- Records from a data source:
● ● ● ● ●

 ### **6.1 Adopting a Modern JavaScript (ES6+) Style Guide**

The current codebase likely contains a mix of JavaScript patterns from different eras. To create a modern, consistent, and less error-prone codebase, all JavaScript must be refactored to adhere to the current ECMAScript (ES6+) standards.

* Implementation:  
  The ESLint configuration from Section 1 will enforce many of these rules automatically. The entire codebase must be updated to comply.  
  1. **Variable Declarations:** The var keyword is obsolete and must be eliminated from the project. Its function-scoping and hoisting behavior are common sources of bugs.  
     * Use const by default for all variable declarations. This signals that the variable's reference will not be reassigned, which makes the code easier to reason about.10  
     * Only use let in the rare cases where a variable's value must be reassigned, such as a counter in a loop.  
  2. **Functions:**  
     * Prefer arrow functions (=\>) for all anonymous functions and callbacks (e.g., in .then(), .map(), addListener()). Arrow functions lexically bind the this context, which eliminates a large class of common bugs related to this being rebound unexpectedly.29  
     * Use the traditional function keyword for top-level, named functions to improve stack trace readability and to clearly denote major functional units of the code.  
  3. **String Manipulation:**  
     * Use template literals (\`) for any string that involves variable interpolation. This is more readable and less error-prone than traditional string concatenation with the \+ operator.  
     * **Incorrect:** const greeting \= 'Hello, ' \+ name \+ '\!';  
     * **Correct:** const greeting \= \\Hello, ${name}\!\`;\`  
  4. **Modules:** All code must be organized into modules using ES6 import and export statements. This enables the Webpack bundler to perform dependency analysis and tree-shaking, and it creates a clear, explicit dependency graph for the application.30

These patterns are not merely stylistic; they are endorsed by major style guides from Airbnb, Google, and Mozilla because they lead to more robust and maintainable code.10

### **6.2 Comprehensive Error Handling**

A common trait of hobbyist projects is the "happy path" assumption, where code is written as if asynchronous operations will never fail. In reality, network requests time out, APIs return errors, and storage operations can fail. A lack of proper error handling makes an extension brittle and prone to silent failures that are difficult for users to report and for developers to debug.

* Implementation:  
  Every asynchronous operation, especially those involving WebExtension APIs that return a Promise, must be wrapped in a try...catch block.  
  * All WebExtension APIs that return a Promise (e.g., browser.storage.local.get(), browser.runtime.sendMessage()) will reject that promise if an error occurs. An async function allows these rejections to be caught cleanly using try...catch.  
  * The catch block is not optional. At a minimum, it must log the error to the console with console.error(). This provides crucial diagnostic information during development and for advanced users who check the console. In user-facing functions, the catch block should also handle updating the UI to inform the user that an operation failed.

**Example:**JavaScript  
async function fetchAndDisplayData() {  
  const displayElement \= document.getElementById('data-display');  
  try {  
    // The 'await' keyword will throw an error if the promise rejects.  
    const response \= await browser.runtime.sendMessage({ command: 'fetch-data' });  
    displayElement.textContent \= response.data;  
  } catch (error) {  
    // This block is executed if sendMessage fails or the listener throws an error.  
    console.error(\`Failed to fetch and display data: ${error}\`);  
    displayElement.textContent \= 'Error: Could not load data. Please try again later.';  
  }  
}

● ● ● ● ●

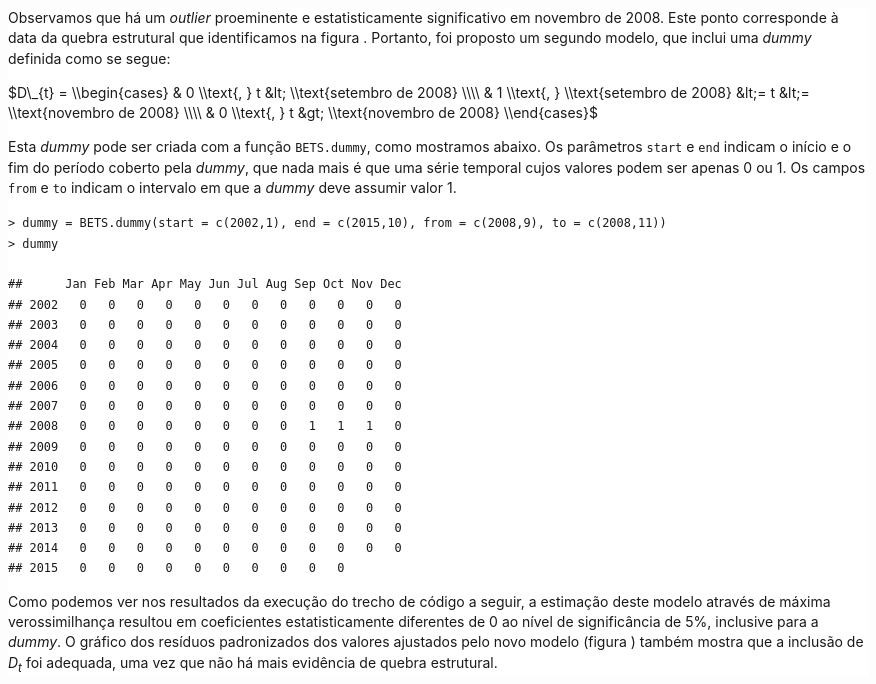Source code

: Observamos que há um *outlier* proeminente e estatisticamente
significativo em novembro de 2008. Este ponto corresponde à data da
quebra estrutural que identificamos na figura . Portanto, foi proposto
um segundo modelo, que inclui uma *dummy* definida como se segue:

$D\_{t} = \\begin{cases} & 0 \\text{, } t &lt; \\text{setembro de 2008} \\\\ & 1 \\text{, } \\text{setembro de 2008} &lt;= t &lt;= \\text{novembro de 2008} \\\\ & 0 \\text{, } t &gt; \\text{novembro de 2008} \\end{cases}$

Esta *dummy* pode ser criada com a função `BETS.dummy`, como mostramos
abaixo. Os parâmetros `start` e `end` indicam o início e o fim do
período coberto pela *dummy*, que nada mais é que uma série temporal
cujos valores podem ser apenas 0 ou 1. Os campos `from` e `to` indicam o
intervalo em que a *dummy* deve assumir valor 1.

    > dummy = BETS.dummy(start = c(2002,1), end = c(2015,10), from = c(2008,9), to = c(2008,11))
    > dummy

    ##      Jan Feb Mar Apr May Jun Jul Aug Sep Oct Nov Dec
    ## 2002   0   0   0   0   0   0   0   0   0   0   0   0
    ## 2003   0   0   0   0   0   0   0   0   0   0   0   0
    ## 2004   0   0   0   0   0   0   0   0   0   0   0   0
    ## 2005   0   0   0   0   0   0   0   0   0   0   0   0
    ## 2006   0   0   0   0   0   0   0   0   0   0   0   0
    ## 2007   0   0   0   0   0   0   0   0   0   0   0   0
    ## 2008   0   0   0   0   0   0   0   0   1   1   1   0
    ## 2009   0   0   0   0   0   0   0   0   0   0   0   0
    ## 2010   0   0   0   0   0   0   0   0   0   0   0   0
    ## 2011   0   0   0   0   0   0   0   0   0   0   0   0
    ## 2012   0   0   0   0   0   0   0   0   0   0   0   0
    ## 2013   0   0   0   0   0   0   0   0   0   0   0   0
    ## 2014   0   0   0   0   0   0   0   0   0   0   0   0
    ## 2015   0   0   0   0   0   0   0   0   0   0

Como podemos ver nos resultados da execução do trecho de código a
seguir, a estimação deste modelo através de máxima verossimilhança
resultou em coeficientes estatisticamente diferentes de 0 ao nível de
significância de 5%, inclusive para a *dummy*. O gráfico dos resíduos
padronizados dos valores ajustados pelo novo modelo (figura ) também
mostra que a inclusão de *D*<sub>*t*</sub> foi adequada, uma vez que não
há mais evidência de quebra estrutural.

● ● ● ● ●

- TASK: The required answer is the exact run of lines above starting at the line with "### **6.1 Adopting" and ending at the line with "2. **Functions:**", with both ends present.

- SOLUTION BELOW:
 ### **6.1 Adopting a Modern JavaScript (ES6+) Style Guide**

The current codebase likely contains a mix of JavaScript patterns from different eras. To create a modern, consistent, and less error-prone codebase, all JavaScript must be refactored to adhere to the current ECMAScript (ES6+) standards.

* Implementation:  
  The ESLint configuration from Section 1 will enforce many of these rules automatically. The entire codebase must be updated to comply.  
  1. **Variable Declarations:** The var keyword is obsolete and must be eliminated from the project. Its function-scoping and hoisting behavior are common sources of bugs.  
     * Use const by default for all variable declarations. This signals that the variable's reference will not be reassigned, which makes the code easier to reason about.10  
     * Only use let in the rare cases where a variable's value must be reassigned, such as a counter in a loop.  
  2. **Functions:**  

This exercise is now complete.